REQUIRED WORK. Go through the following listing and count each line that contains the string "Curriculum"; the answer is that number alone.

··· DATA TO PROCESS ···

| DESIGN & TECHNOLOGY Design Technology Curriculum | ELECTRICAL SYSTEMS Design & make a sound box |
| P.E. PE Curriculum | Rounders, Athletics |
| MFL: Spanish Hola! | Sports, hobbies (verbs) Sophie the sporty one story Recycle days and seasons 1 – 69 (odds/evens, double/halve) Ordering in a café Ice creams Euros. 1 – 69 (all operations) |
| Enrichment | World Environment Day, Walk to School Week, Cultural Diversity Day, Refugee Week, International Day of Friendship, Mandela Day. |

···
··· DATA TO PROCESS ···

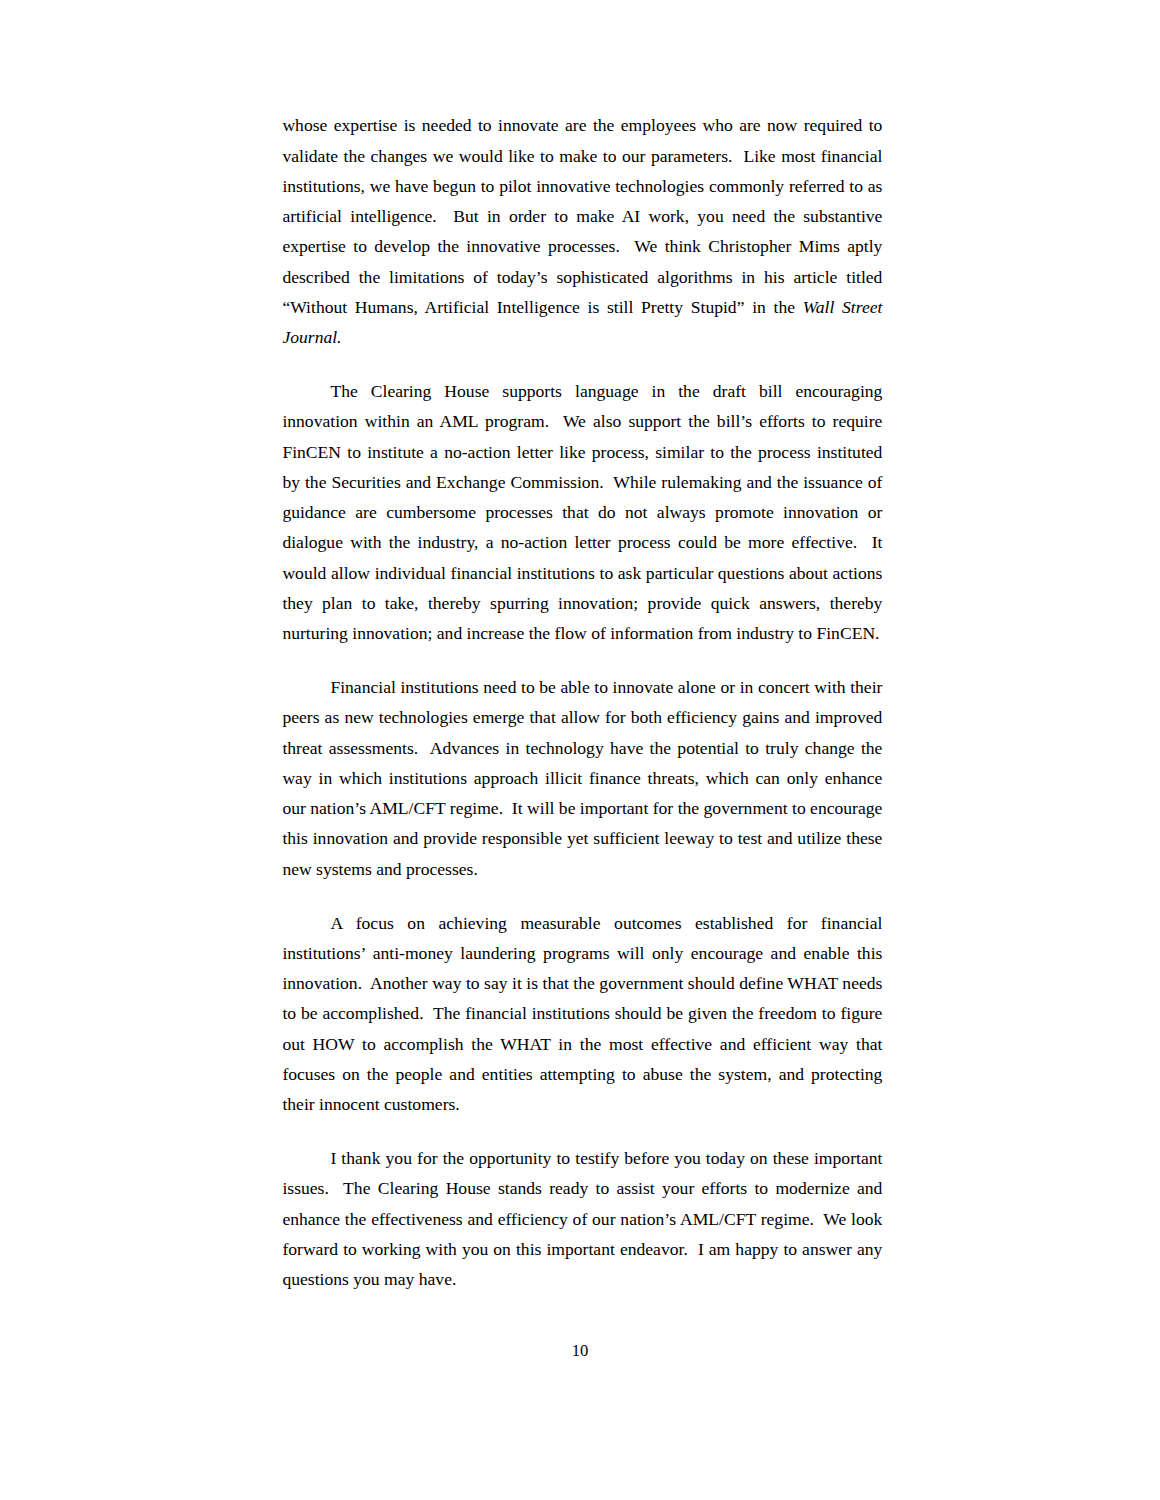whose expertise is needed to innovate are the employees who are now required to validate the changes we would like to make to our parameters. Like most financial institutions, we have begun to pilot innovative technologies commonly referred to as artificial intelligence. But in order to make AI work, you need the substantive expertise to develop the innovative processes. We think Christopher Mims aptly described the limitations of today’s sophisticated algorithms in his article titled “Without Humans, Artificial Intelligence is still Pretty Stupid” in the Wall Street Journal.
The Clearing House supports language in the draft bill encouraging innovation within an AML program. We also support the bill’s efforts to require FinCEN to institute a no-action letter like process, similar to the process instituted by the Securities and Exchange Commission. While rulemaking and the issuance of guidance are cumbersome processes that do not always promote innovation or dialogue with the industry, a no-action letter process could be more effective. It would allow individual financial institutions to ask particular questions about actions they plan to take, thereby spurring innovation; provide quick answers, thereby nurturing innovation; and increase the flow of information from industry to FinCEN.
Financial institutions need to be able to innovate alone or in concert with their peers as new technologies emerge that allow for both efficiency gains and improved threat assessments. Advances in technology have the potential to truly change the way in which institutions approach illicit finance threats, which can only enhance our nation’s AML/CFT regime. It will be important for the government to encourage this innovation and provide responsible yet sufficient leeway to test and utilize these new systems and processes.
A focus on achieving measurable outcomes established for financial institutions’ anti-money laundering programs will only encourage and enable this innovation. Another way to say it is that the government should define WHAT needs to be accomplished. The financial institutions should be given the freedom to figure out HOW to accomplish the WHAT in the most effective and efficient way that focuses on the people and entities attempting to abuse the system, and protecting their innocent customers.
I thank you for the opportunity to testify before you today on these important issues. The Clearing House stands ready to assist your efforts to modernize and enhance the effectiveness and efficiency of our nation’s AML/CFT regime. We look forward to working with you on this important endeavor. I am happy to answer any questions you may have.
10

···

ANSWER TO THE EXERCISE. 2